Desta poi qualche interrogativo la consueta postura battagliera del ministro del Lavoro Andrea Orlando e del vicesegretario Peppe Provenzano (i due leader della sinistra dem), nonché – ma questo è normale – di Maurizio Landini, lì invitato, una postura che quasi sempre irrita altre parti politiche e/o Confindustria. Va bene che Jean Luc Mélénchon ha preso tanti voti, ma in questo frangente non pare il caso di mettersi a fare i duri, anche perché per rivedere il sistema salariale è d’obbligo il consenso di una Confindustria che verso il Pd mostra sempre maggiore fastidio, e non è un bene per nessuno.

Ma a parte questo aspetto, che è senz’altro secondario, c’è un errore di fondo nell’impostazione della faccenda, almeno per come viene raccontata ai giornalisti: diciamo una cosa “di sinistra” sul sociale per controbilanciare la linea sulla guerra della Russia. Se questo è il pensiero recondito del gruppo dirigente, non ci siamo proprio. Soprattutto perché evidentemente si pensa che la (giustissima) posizione di Letta sul massacro di Putin e l’aiuto con tutti i mezzi all’Ucraina sia “di destra” e non invece l’unica linea di tutta la sinistra riformista e democratica del mondo, dato che si tratta di una scelta di schieramento dalla parte della democrazia e della libertà contro l’imperialismo e la dittatura di Mosca: e questo è “di sinistra”. Ma non basta.
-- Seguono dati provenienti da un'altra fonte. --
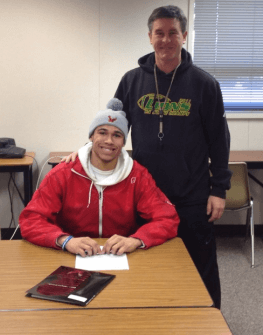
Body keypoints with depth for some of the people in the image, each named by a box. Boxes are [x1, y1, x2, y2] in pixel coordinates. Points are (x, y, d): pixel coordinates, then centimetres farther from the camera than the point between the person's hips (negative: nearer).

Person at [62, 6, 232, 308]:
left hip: (192, 198, -2)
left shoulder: (203, 84, -4)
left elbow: (219, 141, -2)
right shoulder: (132, 80, 3)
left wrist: (219, 189, -4)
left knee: (201, 270, 10)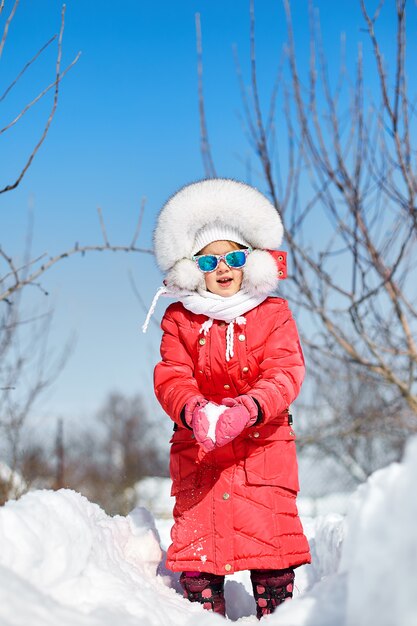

Viene il sospetto che il Pd, che pure tiene coraggiosamente il punto, cominci a temere la concorrenza di Giuseppe Conte, il neopacifista che vorrebbe diventare punto di riferimento elettorale dei “talkisti” neoputiniani, e alzi la posta rilanciando la parola d’ordine dei salari più alti e quella del salario minimo come per far “dimenticare” a un certo elettorato di sinistra la linea, che ha certo un costo economico, sulla guerra alla guerra di Putin. Uno “scambio” tra politica sociale e scelte internazionali che in sé sarebbe politicamente privo di senso.

Ora, nessuno può negare che ci esista un problema salariale, così come è sempre più acuto quello della lotta al lavoro nero e alla crescita della precarietà: ma il rischio è che a furia di inseguire la demagogia di Conte e di soggetti minori della sinistra il Pd finisca per alimentare un’assurda competition populista a caccia di voti, dimenticando il suo ruolo di partito-cardine del governo, limitando il suo pensiero alla richiesta di soldi per i lavoratori smarrendo l’ambizione più alta di fare i conti con le trasformazioni profonde e veloci del mondo del lavoro: sarebbe un ripiegamento populista, altro che socialdemocrazia.

Se l’idea del Nazareno fosse quella di tuffarsi in un calderone social-populista con Conte e Bersani – che è l’idea, esterna al mondo politico, di Maurizio Landini – illudendosi che questo sia sufficiente a recuperare l’elettorato operaio o giovanile saremmo di fronte a un nuovo pericolo per la maturazione di un grande partito riformista di governo. Perché sul terreno populista è comunque più forte Peppe Conte di Peppe Provenzano.